There's a lot of power to be made when you can rev to 13-16k RPM.
There's not nearly the same kind of torque you have with a big car engine but then again, the bike does not need it so the trade-off is OK.
If you could feasibly rev a 2JZ engine to something like 13k-16k, you could make a lot of power for the displacement you have available. But you would have to sacrifice torque and your engine would be built with some serious unobtanium parts. Of course, the physics of that are not possible for mass produced machines.
Bikes can do it because the piston speed is slower. Compared to a 2J, a 600cc bike's stroke is almost half. Do the piston speed calculations at a typical bike RPM. Let's say 13k.
2JZ: 86 mm stroke = 122.3 feet/sec
600RR: 42.5 mm stroke = 60.4 feet/sec
1000RR: 55.1 mm stroke = 78.3 feet/sec
To get a 2J down to similar piston speeds, you have to bring it down to around 7500RPM (70.5 feet/sec), which is of course a typical limit most people rev their engines to. At their respective RPM limits, a 600cc engine, a 1000cc engine, and a 2JZ are all in the same ball park of piston speeds. So in other words, they are working with the best that physics and materials used allow but the bikes have close to twice the RPM with which to make power.
I don't pretend to be an engineer and understand all the dynamics of safe operating limits and I don't know figures for typical max safe piston speeds but you see what I'm getting at. I'm sure there are many other important factors like important head design. Also, don't forget that we're talking about sport bikes which are tuned and built very strong, power wise, as they are from the factory. Bikes generally do not see the same gains you would see in a car from basic mods.

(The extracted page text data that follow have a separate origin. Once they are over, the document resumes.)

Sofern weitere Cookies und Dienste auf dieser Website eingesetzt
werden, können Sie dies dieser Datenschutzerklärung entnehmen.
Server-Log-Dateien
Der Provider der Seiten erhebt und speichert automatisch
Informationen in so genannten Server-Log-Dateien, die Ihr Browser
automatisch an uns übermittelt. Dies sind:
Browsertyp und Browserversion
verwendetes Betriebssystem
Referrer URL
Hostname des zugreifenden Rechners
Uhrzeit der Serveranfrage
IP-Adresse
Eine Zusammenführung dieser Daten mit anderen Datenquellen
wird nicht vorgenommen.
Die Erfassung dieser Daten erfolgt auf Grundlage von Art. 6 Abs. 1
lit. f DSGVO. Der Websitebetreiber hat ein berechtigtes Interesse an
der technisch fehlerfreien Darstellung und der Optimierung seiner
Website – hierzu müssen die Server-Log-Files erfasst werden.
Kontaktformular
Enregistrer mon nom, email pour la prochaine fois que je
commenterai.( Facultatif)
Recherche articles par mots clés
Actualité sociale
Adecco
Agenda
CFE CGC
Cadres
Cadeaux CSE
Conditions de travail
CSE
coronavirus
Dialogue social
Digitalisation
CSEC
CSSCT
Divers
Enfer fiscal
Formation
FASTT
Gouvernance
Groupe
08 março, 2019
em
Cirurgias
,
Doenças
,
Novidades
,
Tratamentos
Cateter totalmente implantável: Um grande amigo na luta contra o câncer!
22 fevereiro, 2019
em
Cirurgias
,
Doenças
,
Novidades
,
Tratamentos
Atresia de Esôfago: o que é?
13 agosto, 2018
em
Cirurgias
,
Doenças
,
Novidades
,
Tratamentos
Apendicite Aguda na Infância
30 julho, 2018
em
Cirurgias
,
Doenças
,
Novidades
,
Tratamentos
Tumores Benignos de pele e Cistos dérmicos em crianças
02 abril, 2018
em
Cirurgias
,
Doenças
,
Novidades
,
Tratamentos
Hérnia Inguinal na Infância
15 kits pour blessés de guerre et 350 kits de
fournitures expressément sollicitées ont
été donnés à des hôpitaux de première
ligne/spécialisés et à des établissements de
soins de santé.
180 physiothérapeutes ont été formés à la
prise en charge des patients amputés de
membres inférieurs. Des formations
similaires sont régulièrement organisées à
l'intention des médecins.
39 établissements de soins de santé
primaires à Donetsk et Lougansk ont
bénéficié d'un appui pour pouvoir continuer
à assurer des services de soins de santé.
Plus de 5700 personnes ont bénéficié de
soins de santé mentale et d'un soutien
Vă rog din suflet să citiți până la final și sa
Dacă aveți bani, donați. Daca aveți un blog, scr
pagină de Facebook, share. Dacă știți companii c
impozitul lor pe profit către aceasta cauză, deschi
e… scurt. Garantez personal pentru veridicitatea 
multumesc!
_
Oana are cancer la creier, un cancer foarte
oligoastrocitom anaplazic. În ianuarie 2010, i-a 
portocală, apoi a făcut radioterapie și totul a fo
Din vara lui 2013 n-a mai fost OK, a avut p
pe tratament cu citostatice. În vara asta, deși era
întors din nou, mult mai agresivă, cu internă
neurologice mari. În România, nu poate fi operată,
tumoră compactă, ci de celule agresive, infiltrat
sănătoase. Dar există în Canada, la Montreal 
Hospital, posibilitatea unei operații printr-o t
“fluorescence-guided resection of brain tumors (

Consider that even for sports cars, they are not as race focused as a sport bike (unless we're talking exotics and then even still). With a sport bike, you get an engine that is pretty peaky (compared to maybe a more standard motorcycle) in an effort to make max power, light weight relative to other bikes, suspension adjustability you would pay thousands of dollars for in a car, and tires that are more performance oriented than you would find on a car. The kind of performance and race track manners you get from a bike off the showroom floor, you would have to spend a lot of money on a car.
So, in these ways, bikes are very advanced technologically and mechanically speaking. In other ways, cars have been ahead of bikes for years and still are. I'm talking about things like engine management and other electronics. Sport bikes only started using electronic fuel injection systems in the early 2000s. ABS, Traction control, and other electronic aids are the new wave in sport bikes right now. How long have cars had these things been commonplace in cars?
It's a lot of apples to oranges, really.